_WHAT TO PRODUCE_:
The required output is every line from the beginning of the entries below through the line that includes "ВОДНОГО ТРАНСПОРТА И ДЕНДРОЛОГИ", copied exactly.

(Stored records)
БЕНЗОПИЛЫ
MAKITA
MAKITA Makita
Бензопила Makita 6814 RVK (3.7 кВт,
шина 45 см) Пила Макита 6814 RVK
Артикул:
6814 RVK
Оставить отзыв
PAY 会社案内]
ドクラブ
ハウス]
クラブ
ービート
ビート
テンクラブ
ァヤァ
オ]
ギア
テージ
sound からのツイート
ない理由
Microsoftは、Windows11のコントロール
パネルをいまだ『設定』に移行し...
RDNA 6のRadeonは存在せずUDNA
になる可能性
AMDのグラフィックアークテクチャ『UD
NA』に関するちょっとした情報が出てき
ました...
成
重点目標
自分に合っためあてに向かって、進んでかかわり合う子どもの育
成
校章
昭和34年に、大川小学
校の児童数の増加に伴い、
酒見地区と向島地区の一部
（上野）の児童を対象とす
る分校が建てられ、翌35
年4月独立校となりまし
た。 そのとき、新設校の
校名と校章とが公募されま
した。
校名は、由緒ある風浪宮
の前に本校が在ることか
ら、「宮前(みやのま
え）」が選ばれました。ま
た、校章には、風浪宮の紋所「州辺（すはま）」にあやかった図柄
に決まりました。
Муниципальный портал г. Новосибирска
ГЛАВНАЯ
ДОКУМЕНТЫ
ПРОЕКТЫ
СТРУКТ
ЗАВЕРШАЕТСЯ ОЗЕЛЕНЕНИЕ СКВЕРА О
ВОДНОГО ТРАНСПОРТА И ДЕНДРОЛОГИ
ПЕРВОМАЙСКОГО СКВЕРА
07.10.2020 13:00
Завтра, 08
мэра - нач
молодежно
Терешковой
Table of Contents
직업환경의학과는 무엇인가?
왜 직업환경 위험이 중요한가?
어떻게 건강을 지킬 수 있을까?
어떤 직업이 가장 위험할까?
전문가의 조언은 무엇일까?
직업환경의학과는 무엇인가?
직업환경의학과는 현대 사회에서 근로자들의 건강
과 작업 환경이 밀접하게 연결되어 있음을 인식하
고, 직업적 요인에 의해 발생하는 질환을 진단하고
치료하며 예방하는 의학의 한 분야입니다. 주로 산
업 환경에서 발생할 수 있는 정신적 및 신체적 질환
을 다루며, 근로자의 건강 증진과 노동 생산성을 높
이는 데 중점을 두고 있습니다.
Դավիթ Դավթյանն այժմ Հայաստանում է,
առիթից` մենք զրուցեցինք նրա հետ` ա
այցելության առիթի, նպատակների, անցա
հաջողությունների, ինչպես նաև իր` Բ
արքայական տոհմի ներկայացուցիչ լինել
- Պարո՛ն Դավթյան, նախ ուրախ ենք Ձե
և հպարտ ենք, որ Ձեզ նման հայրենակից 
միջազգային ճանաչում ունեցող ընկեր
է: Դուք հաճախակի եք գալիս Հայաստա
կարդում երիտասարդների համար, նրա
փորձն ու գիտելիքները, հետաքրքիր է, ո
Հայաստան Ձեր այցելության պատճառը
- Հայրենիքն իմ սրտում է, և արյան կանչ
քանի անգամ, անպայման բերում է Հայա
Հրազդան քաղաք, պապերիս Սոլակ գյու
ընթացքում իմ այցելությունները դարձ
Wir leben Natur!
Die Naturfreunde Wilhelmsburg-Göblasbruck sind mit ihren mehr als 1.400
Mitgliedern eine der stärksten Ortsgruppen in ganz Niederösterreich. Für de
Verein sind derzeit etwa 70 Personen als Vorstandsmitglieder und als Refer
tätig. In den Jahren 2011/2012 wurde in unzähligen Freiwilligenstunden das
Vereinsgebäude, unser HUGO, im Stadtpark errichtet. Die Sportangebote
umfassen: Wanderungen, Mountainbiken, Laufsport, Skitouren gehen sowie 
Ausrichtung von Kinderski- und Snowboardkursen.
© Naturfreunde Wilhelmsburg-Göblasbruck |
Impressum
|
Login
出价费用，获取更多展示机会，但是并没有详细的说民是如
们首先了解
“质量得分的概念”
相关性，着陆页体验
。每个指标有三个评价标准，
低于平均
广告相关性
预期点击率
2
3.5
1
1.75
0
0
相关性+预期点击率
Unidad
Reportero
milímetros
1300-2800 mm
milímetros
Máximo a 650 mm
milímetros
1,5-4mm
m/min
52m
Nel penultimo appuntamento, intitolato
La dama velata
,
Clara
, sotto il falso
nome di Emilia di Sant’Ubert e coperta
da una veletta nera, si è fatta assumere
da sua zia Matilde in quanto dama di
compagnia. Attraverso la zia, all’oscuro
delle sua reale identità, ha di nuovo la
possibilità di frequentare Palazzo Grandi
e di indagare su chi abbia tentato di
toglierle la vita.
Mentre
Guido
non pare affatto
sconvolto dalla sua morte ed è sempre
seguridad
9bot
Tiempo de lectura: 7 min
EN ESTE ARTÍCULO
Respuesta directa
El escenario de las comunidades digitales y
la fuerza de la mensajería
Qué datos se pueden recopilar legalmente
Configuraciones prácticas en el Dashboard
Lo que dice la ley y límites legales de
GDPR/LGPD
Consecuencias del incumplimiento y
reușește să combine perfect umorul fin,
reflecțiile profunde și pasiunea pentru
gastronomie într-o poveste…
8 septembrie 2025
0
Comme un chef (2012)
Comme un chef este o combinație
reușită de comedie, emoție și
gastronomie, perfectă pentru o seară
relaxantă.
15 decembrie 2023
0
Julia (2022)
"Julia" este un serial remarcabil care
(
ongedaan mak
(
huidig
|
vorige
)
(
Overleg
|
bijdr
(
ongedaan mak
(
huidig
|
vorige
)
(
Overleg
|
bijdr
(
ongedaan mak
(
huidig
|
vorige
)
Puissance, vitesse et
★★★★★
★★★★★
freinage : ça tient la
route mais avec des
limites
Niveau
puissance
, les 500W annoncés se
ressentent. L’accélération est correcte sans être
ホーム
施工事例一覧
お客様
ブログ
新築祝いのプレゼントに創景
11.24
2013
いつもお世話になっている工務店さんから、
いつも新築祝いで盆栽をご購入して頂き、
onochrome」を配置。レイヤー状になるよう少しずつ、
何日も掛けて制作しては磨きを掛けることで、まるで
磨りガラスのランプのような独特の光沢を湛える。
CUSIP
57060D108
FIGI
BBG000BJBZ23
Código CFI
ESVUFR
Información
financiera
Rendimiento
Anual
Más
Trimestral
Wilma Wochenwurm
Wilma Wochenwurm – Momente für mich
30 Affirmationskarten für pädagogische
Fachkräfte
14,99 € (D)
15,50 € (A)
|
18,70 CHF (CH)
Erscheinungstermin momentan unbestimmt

_ANSWER SECTION_:
БЕНЗОПИЛЫ
MAKITA
MAKITA Makita
Бензопила Makita 6814 RVK (3.7 кВт,
шина 45 см) Пила Макита 6814 RVK
Артикул:
6814 RVK
Оставить отзыв
PAY 会社案内]
ドクラブ
ハウス]
クラブ
ービート
ビート
テンクラブ
ァヤァ
オ]
ギア
テージ
sound からのツイート
ない理由
Microsoftは、Windows11のコントロール
パネルをいまだ『設定』に移行し...
RDNA 6のRadeonは存在せずUDNA
になる可能性
AMDのグラフィックアークテクチャ『UD
NA』に関するちょっとした情報が出てき
ました...
成
重点目標
自分に合っためあてに向かって、進んでかかわり合う子どもの育
成
校章
昭和34年に、大川小学
校の児童数の増加に伴い、
酒見地区と向島地区の一部
（上野）の児童を対象とす
る分校が建てられ、翌35
年4月独立校となりまし
た。 そのとき、新設校の
校名と校章とが公募されま
した。
校名は、由緒ある風浪宮
の前に本校が在ることか
ら、「宮前(みやのま
え）」が選ばれました。ま
た、校章には、風浪宮の紋所「州辺（すはま）」にあやかった図柄
に決まりました。
Муниципальный портал г. Новосибирска
ГЛАВНАЯ
ДОКУМЕНТЫ
ПРОЕКТЫ
СТРУКТ
ЗАВЕРШАЕТСЯ ОЗЕЛЕНЕНИЕ СКВЕРА О
ВОДНОГО ТРАНСПОРТА И ДЕНДРОЛОГИ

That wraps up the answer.